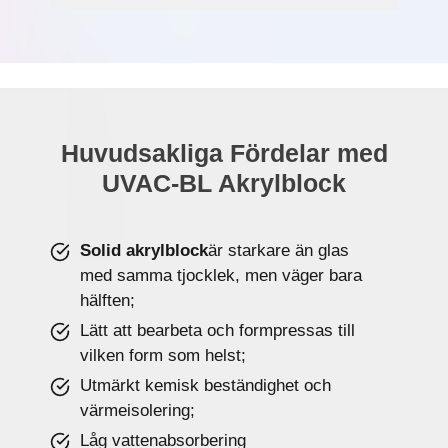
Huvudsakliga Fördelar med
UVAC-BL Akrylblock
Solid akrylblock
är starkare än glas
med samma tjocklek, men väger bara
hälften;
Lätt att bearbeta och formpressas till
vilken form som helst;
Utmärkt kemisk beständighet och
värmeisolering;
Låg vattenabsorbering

○ ○ ○ ○

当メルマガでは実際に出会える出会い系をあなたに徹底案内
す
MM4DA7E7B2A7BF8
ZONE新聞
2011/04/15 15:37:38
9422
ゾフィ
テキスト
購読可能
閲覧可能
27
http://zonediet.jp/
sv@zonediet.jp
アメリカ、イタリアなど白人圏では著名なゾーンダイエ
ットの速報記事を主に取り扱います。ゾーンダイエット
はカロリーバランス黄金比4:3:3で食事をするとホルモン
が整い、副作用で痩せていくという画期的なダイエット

○ ○ ○ ○

# INSTRUCTIONS FOR THE TASK
Copy the data word for word, starting at the line that contains "当メルマガでは実際に出会える出会い系をあなたに徹底案内" and ending at the line that contains "が整い、副作用で痩せていくという画期的なダイエット", including both of those lines.

# RESPONSE BOX
当メルマガでは実際に出会える出会い系をあなたに徹底案内
す
MM4DA7E7B2A7BF8
ZONE新聞
2011/04/15 15:37:38
9422
ゾフィ
テキスト
購読可能
閲覧可能
27
http://zonediet.jp/
sv@zonediet.jp
アメリカ、イタリアなど白人圏では著名なゾーンダイエ
ットの速報記事を主に取り扱います。ゾーンダイエット
はカロリーバランス黄金比4:3:3で食事をするとホルモン
が整い、副作用で痩せていくという画期的なダイエット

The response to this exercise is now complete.